Nadine war schockiert und machte ihnen eine Szene: „Enrique, du sagtest, dass du nur den Unterricht mitmachst und dich nicht privat vergnügst. Außerdem hattest du Nadja schon. Bist du in sie verliebt?“ Dabei kamen ihr die Tränen. Enrique sagte: „Wir sind nicht verheiratet Nadine. Ich bin in keine der Damen verliebt. Dafür, dass du mich liebst, dafür kann ich nichts. Ich mache das, was mir Spaß macht, und ich nehme dabei keine Rücksicht auf dich.“

„Danke für das „tolle“ Geburtstagsgeschenk, Enrique!!!“ Das war natürlich ironisch gemeint. Enrique verstand nicht.

Nadine lief weg – zum Schloss – so schnell sie ihre Beine trugen und sie weinte bitterlich. Sie lief in ihr Zimmer und schmiss sich schluchzend auf das Himmelbett. Sie konnte gar nicht aufhören zu weinen. Raphael lief an ihrer Tür vorbei, und er hörte sie weinen. Er klopfte an die Tür. Sie rief: „Herein!“ Raphael trat ein. Er setzte sich zu ihr auf’s Bett, streichelte ihren Rücken und versuchte heraus zu bekommen, was geschah. „Süße, was ist denn nur geschehen?“ Nadine erzählte ihm, was passiert ist. „Enrique treibt’s schon wieder mit einer anderen und das während der Freizeit, und er war sehr verletzend mit dem, was er sagte. Raphael, warum schieße ich ihn nicht einfach in den Wind? Wer braucht schon so einen Typen???“ – „Da hast du Recht, Nadine. Schatz, herzlichen Glückwunsch zum Geburtstag. Ich wünsche dir alles Gute – Gesundheit und dass sich all’ deine Träume erfüllen mögen. Ich habe auch ein kleines Geschenk für dich.“ Er holt ein kleines Samtkästchen aus seiner Hosentasche, er öffnete das Kästchen und nahm Nadines Hand. Er nahm den Goldring heraus, der ein kleines Herz trug, und er steckte ihr den Ring an den Ringfinger.

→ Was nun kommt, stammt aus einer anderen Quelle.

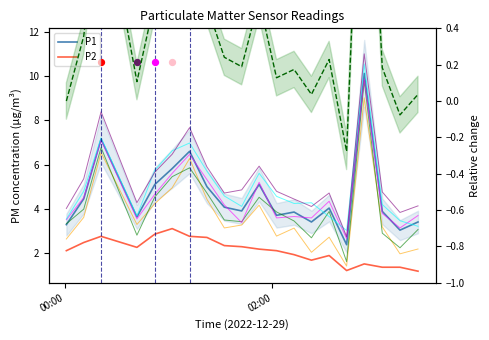

Which series has the largest total across all categories?

P1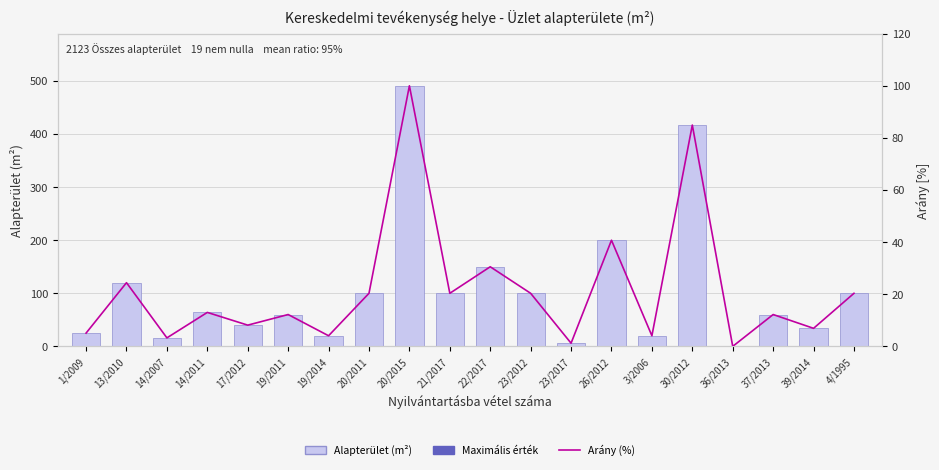

Does the chart contain stacked bars?

No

„Vielen Dank, Raphael. Der Ring ist wunderbar.“  - „Ich habe noch eine kleine Überraschung. Möchtest du mit mir am Strand ausreiten?“ – „Gerne ... Ich ziehe nur kurz meine Reithosen, T-Shirt und Reitstiefel an.“ – „Ok. Ich freue mich, Nadine.“

Als sie zum Strand kamen, waren Enrique und Nadja zum Glück schon weg. Die Beiden gingen in den Stall, um die Pferde zu satteln. Raphael hatte auch Reitsachen an.

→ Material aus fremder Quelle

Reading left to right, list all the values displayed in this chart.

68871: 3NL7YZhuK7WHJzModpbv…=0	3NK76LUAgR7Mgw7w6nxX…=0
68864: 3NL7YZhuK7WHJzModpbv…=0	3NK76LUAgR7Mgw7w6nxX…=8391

Sie schwangen sich auf das Pferd und los ging es. Nadine ritt vorweg. Sie galoppierte. Raphael kam fast nicht hinterher. Sie genossen den Ausritt. Ihre langen Haare wehten im Wind. Fast hatte sie den blöden Enrique vergessen und war glücklich. Sie liebte Pferde. Raphael holte sie schließlich ein, nahm ihre Zügel und hielt die Pferde an. „Wollen wir im Meer baden, Nadine?“ – „Warum nicht?“, lächelte Nadine und zwinkerte ihm zu.

Sie stiegen vom Pferd und entkleideten sich. Dann liefen sie nackt  ins Meer, spritzten mit beiden Händen und liefen durch das Wasser. Raphael kam ihr nah – sehr nah.